7 Ways to Relieve Postpartum Hemorrhoids
If, despite your best efforts, you still experience postpartum hemorrhoids, try these strategies to find relief.
- Soak in a sitz bath. “The most effective thing people can do is what's called the sitz bath,” Kelleher says. This is a warm, shallow basin you balance on the toilet in order to soak and soothe the perineal area. The American College of Obstetricians and Gynecologists (ACOG) recommends using a sitz bath a few times a day for relief while recovering from childbirth. Though this can be difficult to prioritize when caring for a newborn, notes Kelleher, she recommends baby-wearing so you can keep the baby close.
- Apply medicated pads. Those containing witch hazel, lidocaine, or hydrocortisone can be applied to the affected area to help soothe any discomfort.
- Try OTC products. Certain over-the-counter creams, suppositories, or pain relievers can also help you find relief from postpartum hemorrhoids. Ask your healthcare provider for recommendations about which products might be best suited to your situation.

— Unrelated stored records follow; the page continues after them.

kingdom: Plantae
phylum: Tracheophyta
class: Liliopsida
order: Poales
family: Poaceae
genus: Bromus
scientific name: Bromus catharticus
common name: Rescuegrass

- Increase your fiber intake. Eating a high-fiber diet—including foods like pears, almonds, beans, and barley—can help you avoid straining during a bowel movement, which is a precursor of hemorrhoids. Most women should aim to get 25 grams of fiber in their diet each day.

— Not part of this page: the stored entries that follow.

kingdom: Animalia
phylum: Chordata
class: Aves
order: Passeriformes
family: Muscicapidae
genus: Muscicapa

- Stay hydrated. “You really need to overhydrate to maintain soft stool,” Rebarber says. Drinking plenty of water also helps the fiber in your diet work its magic. ACOG recommends drinking 8 to 12 cups of water each day while pregnant.
- Don’t force a bowel movement. “The less time you spend bearing down, the less likely you are to have hemorrhoids or exacerbations of hemorrhoids,” Kelleher says. Ask your doctor whether a laxative may be helpful to avoid time spent sitting, pushing, and straining.
No matter which approach—or combination of approaches—you choose, be sure they’re all safe for use if you’re also breastfeeding or healing from a tear.
When to See Your Doctor
Typically, postpartum hemorrhoids aren’t a cause for concern. “They’re short-lived,” says Rebarber, explaining that after delivery, the extra blood volume from pregnancy and the added pressure of the growing uterus immediately start to dissipate.
A good rule of thumb: If symptoms are bothersome after two to three weeks, it may be time to call your doctor.
That way, your doctor can rule out other related issues, such as an anal fissure, an abscess, or genital warts, and confirm that it’s hemorrhoids that you’re dealing with, explains Rebarber. “Visualization, digital examination, and possibly anoscopy are going to be the things that will help to really determine what's going on in that area.” Though rare, surgery may be needed for a more severe hemorrhoid that’s thrombosed (filled with blood) or causing extreme pain, he adds.
“But of course, anytime someone is concerned,” Kelleher says, “they need to bring it to the attention of their clinical care provider.”